* Task to carry out: Print all the data below exactly, without images.
========================================
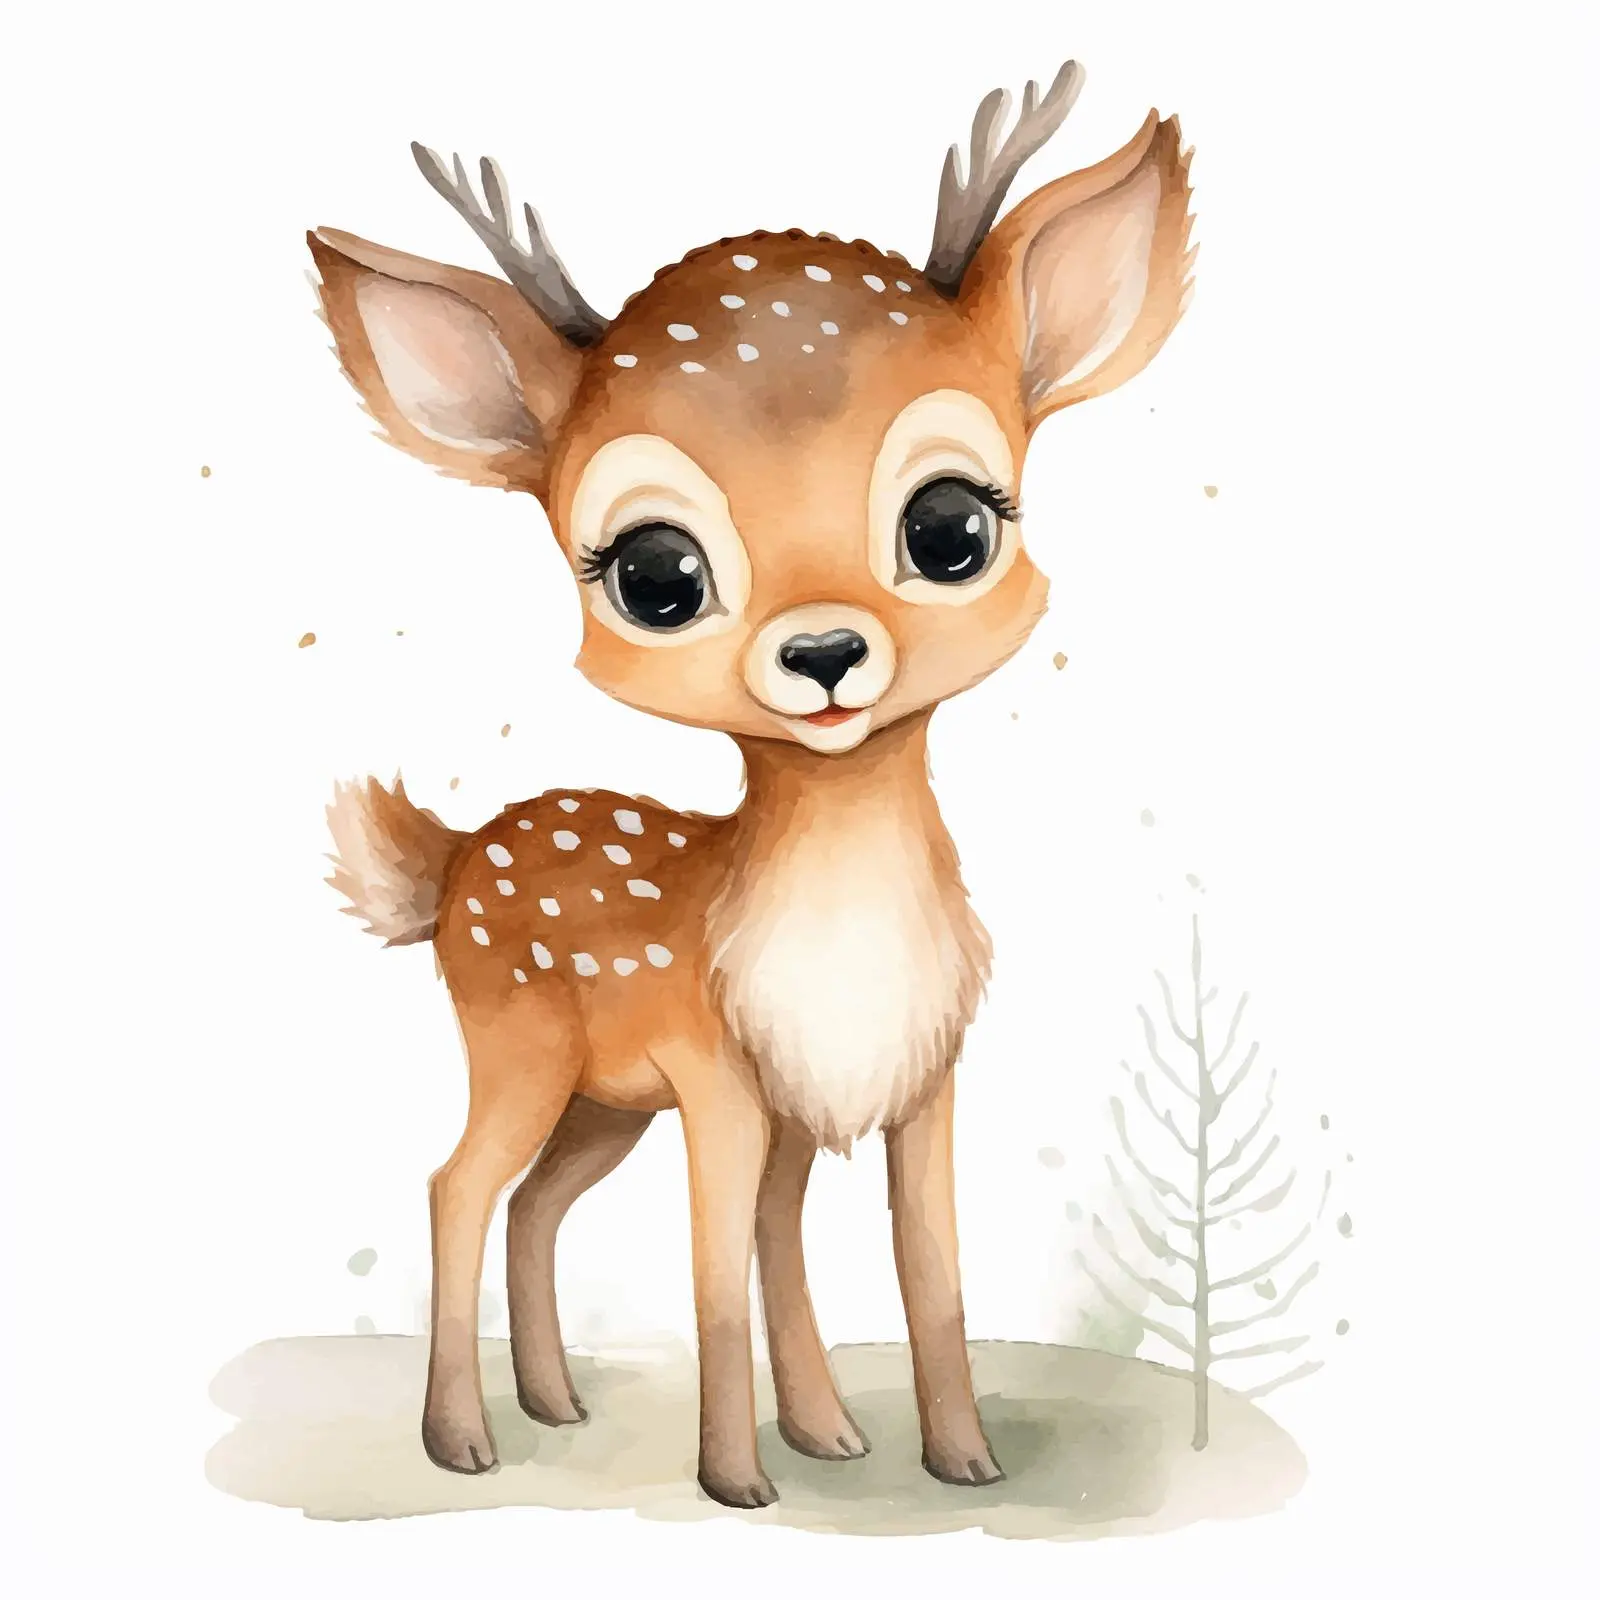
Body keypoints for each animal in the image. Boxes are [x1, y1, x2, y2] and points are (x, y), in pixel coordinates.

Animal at [312, 58, 1194, 1507]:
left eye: (953, 526)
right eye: (655, 574)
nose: (825, 653)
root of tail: (447, 864)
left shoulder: (902, 1082)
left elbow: (911, 1264)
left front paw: (925, 1453)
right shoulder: (721, 1076)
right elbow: (720, 1266)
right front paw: (741, 1477)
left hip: (602, 1104)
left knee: (536, 1200)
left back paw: (553, 1401)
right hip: (523, 1046)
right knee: (457, 1184)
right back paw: (461, 1439)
========================================
* Task output:
Body keypoints for each animal in the image. Boxes are [x1, y1, x2, y2] and points are (x, y), in pixel coordinates.

Animal at [312, 58, 1194, 1507]:
left eye: (953, 526)
right eye: (655, 574)
nose: (825, 653)
root of tail: (447, 864)
left shoulder: (902, 1082)
left elbow: (911, 1264)
left front paw: (925, 1453)
right shoulder: (721, 1076)
right elbow: (720, 1266)
right front paw: (741, 1477)
left hip: (602, 1104)
left knee: (536, 1200)
left back paw: (553, 1401)
right hip: (523, 1046)
right knee: (457, 1184)
right back paw: (461, 1439)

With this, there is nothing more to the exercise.